ASSIGNMENT:
Check each line of the entries below for the word "tree", and copy out the ones that have it.

RECORDS FOR PROCESSING:
□ □ □ □ □ □ □
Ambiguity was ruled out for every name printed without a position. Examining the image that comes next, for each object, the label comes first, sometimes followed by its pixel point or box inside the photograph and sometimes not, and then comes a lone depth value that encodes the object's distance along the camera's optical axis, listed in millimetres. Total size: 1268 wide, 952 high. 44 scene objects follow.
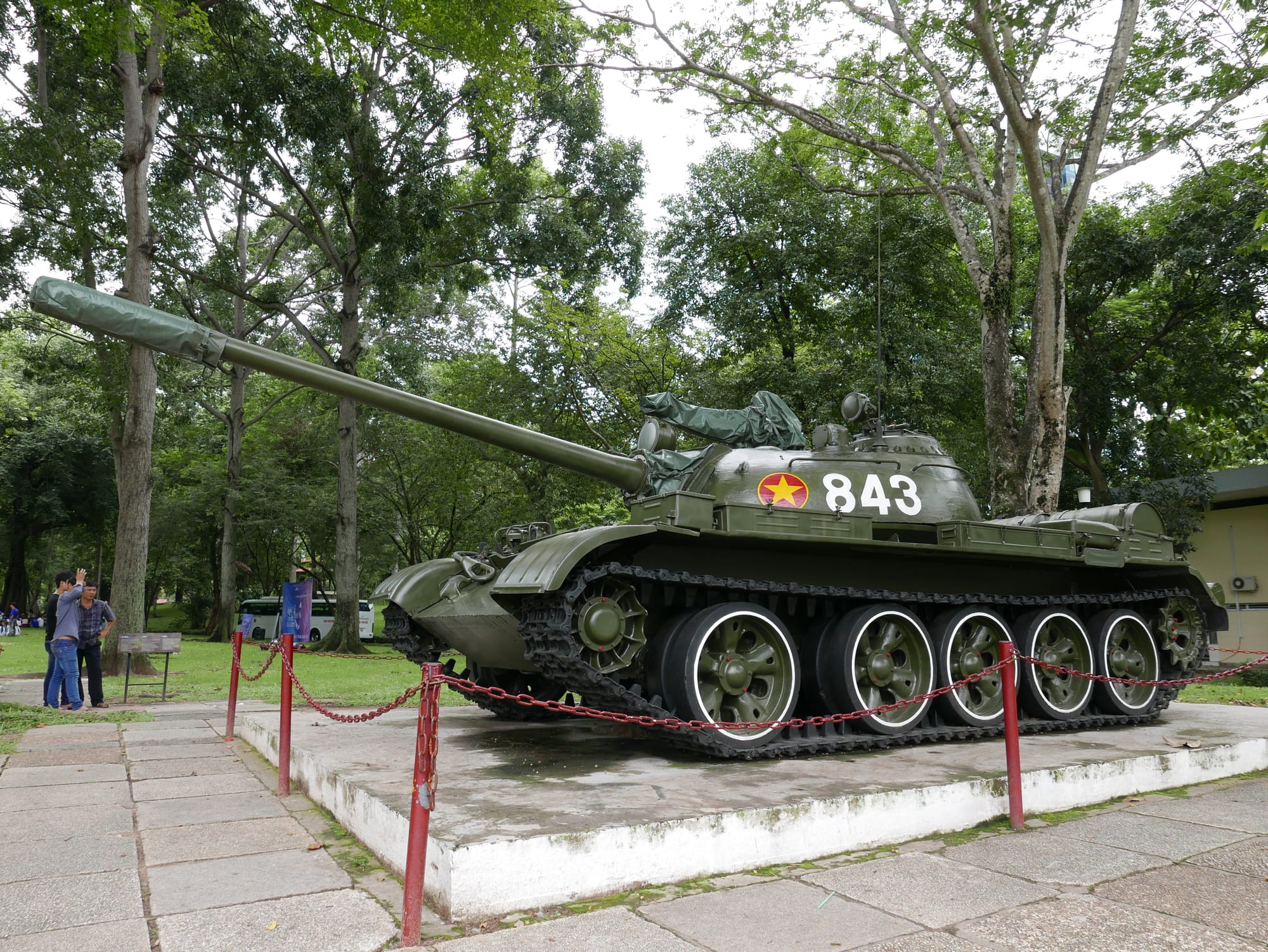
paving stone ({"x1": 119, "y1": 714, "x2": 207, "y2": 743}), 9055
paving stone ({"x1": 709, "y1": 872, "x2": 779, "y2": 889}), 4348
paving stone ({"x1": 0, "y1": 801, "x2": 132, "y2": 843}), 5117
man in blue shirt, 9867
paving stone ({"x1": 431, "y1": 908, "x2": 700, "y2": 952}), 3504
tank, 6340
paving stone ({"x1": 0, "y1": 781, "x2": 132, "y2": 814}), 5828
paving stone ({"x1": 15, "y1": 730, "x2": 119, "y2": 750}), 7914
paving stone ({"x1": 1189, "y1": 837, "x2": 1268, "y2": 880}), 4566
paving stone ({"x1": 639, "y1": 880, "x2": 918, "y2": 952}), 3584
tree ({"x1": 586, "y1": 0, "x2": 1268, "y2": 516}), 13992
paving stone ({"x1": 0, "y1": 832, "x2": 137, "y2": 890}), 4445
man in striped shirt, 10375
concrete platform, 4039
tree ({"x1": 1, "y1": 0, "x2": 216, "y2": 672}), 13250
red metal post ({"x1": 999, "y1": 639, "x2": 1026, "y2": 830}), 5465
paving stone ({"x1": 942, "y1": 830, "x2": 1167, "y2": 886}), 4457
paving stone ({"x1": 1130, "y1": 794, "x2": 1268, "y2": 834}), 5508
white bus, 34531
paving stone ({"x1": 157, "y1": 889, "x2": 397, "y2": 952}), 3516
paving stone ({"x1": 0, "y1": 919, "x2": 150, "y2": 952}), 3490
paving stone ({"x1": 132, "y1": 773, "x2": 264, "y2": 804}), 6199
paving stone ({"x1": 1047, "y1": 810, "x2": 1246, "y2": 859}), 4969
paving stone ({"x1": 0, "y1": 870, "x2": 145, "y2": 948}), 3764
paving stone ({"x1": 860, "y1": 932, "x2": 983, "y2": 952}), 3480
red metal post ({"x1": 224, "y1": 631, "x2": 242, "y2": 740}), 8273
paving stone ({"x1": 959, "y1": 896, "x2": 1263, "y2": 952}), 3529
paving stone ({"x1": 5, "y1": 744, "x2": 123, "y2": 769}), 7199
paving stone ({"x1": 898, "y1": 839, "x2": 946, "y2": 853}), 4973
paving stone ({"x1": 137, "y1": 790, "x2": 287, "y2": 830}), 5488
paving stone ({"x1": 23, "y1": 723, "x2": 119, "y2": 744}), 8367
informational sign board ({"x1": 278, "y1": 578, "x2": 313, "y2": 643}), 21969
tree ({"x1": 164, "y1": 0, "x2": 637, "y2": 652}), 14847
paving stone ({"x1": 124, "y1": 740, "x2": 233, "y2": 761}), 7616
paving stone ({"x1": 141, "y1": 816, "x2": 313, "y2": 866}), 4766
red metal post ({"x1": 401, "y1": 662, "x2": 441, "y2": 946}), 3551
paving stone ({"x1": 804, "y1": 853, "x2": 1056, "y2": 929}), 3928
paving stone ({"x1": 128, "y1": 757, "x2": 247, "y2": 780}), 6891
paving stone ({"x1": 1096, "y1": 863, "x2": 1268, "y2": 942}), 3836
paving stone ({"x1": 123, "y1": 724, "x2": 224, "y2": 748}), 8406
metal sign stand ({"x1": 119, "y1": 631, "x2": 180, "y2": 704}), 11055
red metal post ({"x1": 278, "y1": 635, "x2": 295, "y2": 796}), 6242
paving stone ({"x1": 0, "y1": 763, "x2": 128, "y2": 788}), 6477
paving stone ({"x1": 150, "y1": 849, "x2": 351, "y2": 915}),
□ □ □ □ □ □ □
ANSWER TO THIS TASK:
tree ({"x1": 586, "y1": 0, "x2": 1268, "y2": 516}), 13992
tree ({"x1": 1, "y1": 0, "x2": 216, "y2": 672}), 13250
tree ({"x1": 164, "y1": 0, "x2": 637, "y2": 652}), 14847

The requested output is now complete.